Date: 2010-06-11 09:23 pm (UTC)
From: [identity profile] randy-byers.livejournal.com
(Tao Te Ching, not I Ching.)

I'm seeing similar sentiments expressed elsewhere about translating Chinese characters. One version of Lao Tzu that I'm going to pick up actually has a character-by-character commentary that I think will be very useful in helping me to understand the various -- and varied -- translations.

Yesterday I discovered a website that included some character-based commentary. It pointed out that the very first characters include a pun: the same character means both "Tao" and "say" and is used in both senses right at the start.
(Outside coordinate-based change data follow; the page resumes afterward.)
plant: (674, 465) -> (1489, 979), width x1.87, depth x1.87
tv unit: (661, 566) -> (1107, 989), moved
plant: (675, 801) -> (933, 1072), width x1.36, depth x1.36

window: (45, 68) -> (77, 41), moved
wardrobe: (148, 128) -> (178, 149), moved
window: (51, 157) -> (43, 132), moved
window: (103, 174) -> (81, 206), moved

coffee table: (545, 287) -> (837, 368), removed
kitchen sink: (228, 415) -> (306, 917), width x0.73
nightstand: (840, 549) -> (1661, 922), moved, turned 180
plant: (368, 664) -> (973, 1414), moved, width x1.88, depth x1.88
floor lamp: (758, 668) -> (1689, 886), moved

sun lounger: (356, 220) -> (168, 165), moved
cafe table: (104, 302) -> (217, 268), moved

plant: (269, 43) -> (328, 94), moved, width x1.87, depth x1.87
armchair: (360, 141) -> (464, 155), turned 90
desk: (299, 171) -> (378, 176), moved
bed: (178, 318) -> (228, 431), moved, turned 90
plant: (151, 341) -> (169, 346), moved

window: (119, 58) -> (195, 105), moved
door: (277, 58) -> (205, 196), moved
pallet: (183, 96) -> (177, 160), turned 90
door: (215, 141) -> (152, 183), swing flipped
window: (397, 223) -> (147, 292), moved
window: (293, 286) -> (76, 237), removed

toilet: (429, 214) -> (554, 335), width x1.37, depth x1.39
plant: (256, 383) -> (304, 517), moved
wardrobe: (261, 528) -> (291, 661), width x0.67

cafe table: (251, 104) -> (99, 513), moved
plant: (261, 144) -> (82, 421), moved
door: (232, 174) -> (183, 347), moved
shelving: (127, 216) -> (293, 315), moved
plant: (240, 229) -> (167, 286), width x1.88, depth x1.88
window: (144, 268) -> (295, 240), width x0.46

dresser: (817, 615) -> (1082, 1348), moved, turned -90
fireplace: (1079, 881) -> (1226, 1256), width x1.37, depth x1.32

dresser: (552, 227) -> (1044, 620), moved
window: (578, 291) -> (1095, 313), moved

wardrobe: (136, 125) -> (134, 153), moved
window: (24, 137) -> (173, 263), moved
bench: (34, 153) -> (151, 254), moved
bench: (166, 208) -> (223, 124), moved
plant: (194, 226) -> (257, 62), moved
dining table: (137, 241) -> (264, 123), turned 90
This is commonly translated along the lines of "the Tao that can be spoken" (with the rest of the line being "is not the constant Tao"). There's no way to get the wordplay across in English, although yesterday I was playing around with "The Way that you can say" or "The Way that you can weigh".

Date: 2010-06-12 02:07 am (UTC)
From: [identity profile] don-fitch.livejournal.com
Oops! Yup, Tao te, rather than I. Not that I'm qualified to comment on the latter, either.

But yes, Chinese (& also Japanese) Literature tends to be packed with puns, ambiguities, and allusive references (with the latter being particularly difficult -- or impossible -- to appreciate unless you're steeped in The Classic Literature and almost subconsciously recognize that some particular phrase implies other aspects of the work (poem, usually) with which cultured people associate it. For me, poring over a word-by-word Commentary would be necessary for anything approaching real understanding & appreciation.

Date: 2010-06-11 09:31 pm (UTC)
From: [identity profile] maryread.livejournal.com
Better letters. We need better letters. But these ones on the computer screen are not them.

And no, actually, I don't have the patience, but that doesn't do me much good does it now? How long, o lord.

Thanks for the link. I'll get back to you.

Date: 2010-06-11 09:37 pm (UTC)
From: [identity profile] randy-byers.livejournal.com
I got a letter from D West recently, if that helps. Although I suspect you're talking about calligraphy. Again!

Date: 2010-06-12 08:57 pm (UTC)
From: [identity profile] maryread.livejournal.com
well, yeah. calligraphy is far more lively as an art form in other cultures than the western, and the expressive possibilities of hand-made letters are integrated with the arts of painting and poetry in a way that western letters have hardly begun to approach. to make a gross & sweeping generality.

if you can imagine: the people who make the lettering for greeting cards being also poets (instead of the words and lettering and images all separate work for hire) and honored as artists and national treasures.

ask john berry about the typography of the net sometime.

Date: 2010-06-12 10:16 pm (UTC)
From: [identity profile] randy-byers.livejournal.com
Although even on paper typography can only approximate the expressiveness of calligraphy, no? But you give me lots to think about there. One of the editions of the Tao Te Ching I looked at yesterday advertised its hand-drawn Chinese characters, although they were pretty much purely ornamental -- i.e., single characters out of a single verse. It didn't even occur to me to be interested in that.